Anyone with kids, or a long memory, knows the story: pack the whole clan into a car for hours on end, pray to the traffic gods, hope you didn't forget anything too important, and spend days shuttling from extended family to extended family.

When things go wrong, they go very, very wrong. But when they don't, it's lovely.

This year we pulled off the equivalent of a hole-in-one. Everything worked, and it was lovely.

The traffic gods were surprisingly kind, by Northeast standards. Even the states that usually give us fits -- I'm looking at you, Pennsylvania -- were smooth. We didn't forget anything irreplaceable, the kids behaved beautifully, and seeing the families was a joy.

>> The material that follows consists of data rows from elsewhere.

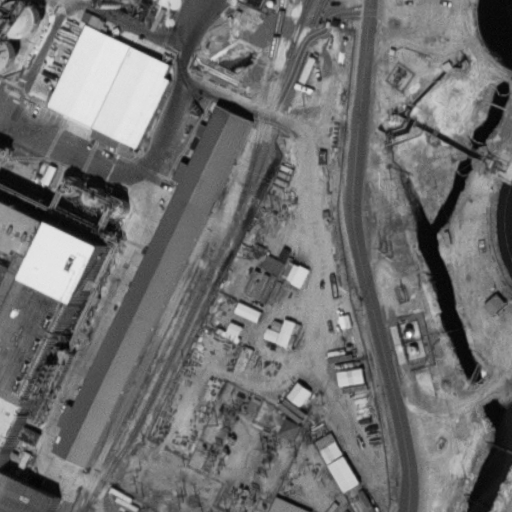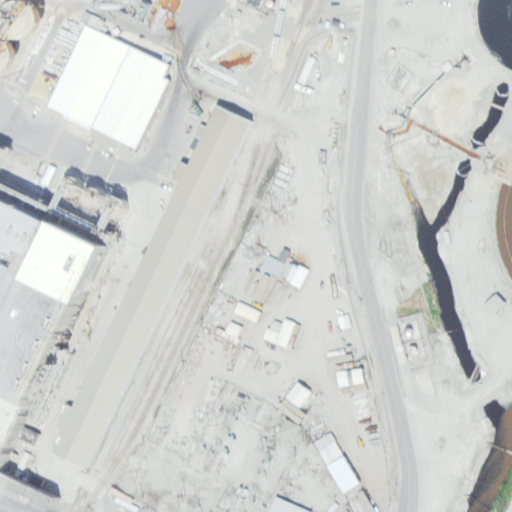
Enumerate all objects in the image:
building: (327, 48)
building: (119, 87)
building: (55, 253)
road: (361, 257)
railway: (216, 262)
building: (157, 293)
building: (253, 312)
building: (287, 331)
building: (294, 430)
power substation: (241, 451)
building: (343, 462)
power tower: (138, 492)
building: (14, 495)
railway: (51, 504)
road: (510, 509)
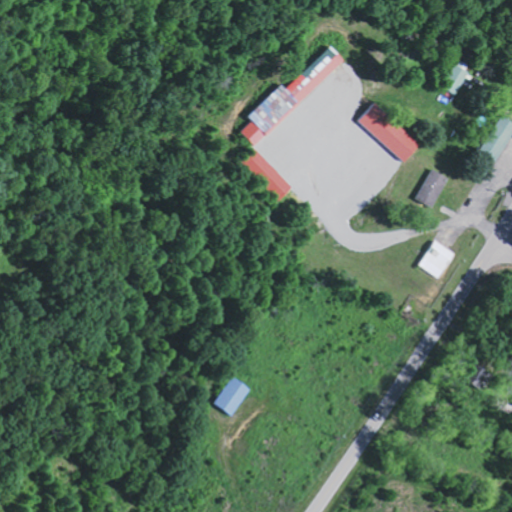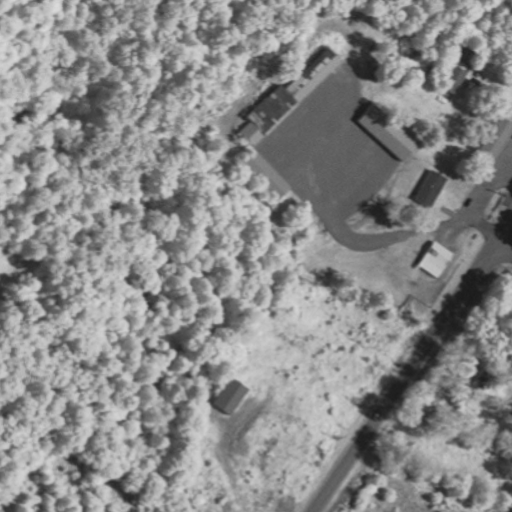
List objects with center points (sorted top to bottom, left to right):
building: (456, 79)
building: (289, 96)
building: (391, 131)
building: (499, 138)
building: (266, 174)
building: (434, 188)
road: (505, 246)
building: (437, 259)
road: (413, 366)
building: (231, 396)
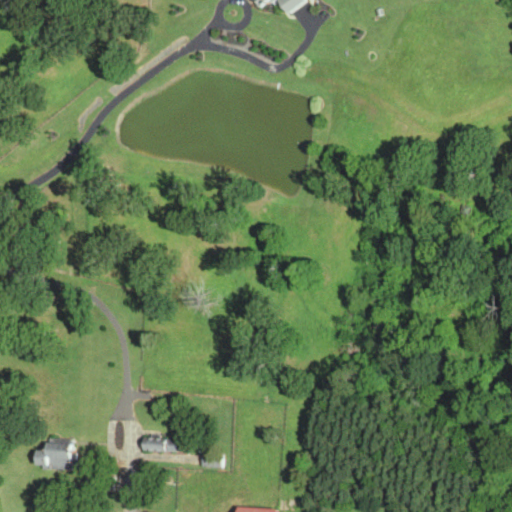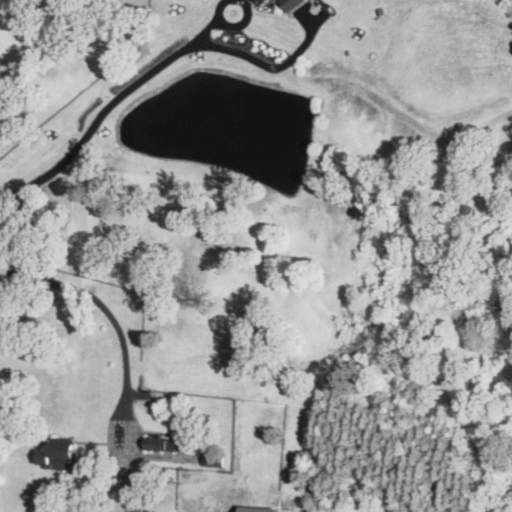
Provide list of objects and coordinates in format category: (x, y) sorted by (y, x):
building: (284, 4)
road: (240, 75)
road: (124, 350)
building: (166, 446)
building: (66, 458)
building: (215, 461)
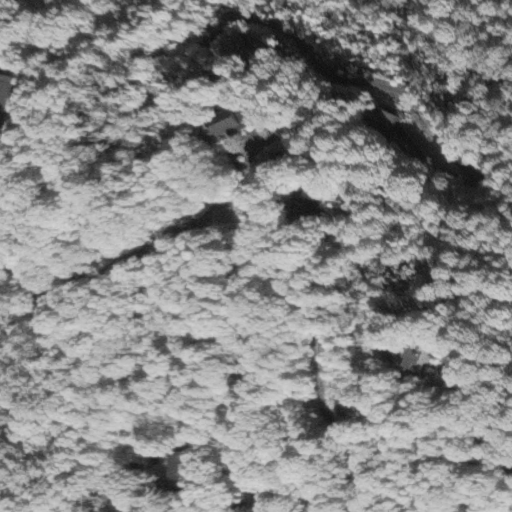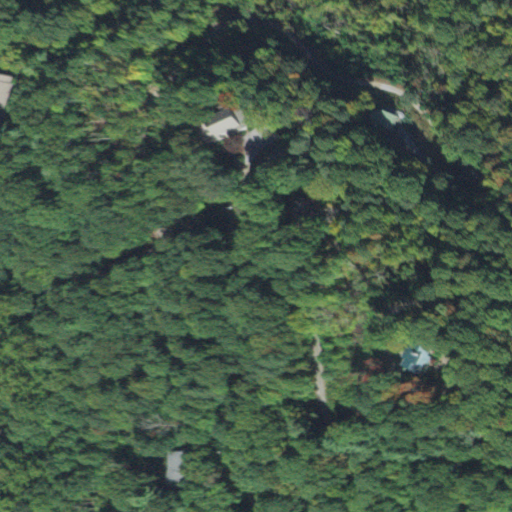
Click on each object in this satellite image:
building: (6, 91)
road: (148, 102)
road: (302, 150)
road: (75, 358)
building: (420, 361)
building: (191, 470)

This has not always been the case.

In past years, I've had nasty car troubles, awful traffic, strained step-family issues, and once, the longest train ride in recorded history. (My one-step process for making train travel more appealing: speed it up. Okay, Stephen, have at it.) Until that adventure, I would have felt guilty about driving as much as we did. Now, not.

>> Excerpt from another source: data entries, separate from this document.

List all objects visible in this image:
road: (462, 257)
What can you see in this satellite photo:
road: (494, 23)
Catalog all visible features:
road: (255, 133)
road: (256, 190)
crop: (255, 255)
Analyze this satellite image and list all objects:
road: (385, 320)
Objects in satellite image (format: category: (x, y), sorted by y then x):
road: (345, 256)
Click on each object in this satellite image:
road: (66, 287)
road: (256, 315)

I'm glad that my kids get off a little easier than I did. I remember the twice-yearly seven-hour drives in the Ford Maverick, bereft of such 21st century luxuries as DVD players. The best we got was Chilly Willy, with the magnets to make beards. Now, the kids spent much of the drive watching DVD's of Tom and Jerry or Charlie Brown holiday specials. On the late-night drive back, when I wanted them to sleep, I played a podcast of Marketplace. Lest that be considered child abuse, I was subjected to Paul Harvey -- Paul Harvey! -- in the car as a kid. And that's the rest of the story.

When we got there, all was good. The Girl and The Niece picked up where they left off last summer, gleefully hiding under blankets together and squealing at frequencies that could shatter glass. My brother and I had a few of our patented conversations, which I enjoy and which TW manages to tolerate. My Mom had both sons and all the grandkids under one roof at the same time, which is rare these days.

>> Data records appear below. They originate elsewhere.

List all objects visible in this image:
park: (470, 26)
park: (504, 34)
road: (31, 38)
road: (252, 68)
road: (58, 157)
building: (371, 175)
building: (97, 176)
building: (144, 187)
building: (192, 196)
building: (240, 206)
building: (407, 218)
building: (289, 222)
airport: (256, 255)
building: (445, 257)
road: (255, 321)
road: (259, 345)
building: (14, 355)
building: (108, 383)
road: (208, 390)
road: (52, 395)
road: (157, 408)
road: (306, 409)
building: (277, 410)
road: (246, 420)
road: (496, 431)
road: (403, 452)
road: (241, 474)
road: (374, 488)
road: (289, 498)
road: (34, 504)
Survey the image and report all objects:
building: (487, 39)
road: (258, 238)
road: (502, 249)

But that wasn't all. We also saw TW's parents, who are the rare in-laws you can actually like. We even caught up with some old friends, which is good for the soul. No Black Friday runs for us, though we did get to participate voyeuristically; our hotel was next to a Toys-R-Us, so we got to see people standing outside in line at 7:00 for a midnight opening. As far as shopping goes, I loves me some internet.

Several days away from office politics, higher ed, blogging, and the usual routine is good for the soul. I don't want to spend that much time in the car again for a long while, but I'm grateful to have places to go.

Comments:
Your one-step suggestion is correct. I've been having at it and at it and at it for years. Your link has sent numerous of your wise and worldly readers my way. Perhaps it is up to them to get involved, and ask their legislators why Passenger Rail is hampered by the speed constraints it is.
 
Nothing like a big recession to clear out the traffic on the highways. This one looks like a long one--the negative feedback loop from high unemployment is starting to kick in.
 
"the longest train ride in recorded history" - It may not have been the longest, but I did take a train ride home for the holidays that was twelve HOURS late. Although a relative who recently did the same trip had a much better experience, which gives me cause for hope. (Train travel in the western states seems to be exponentially more difficult than back east.)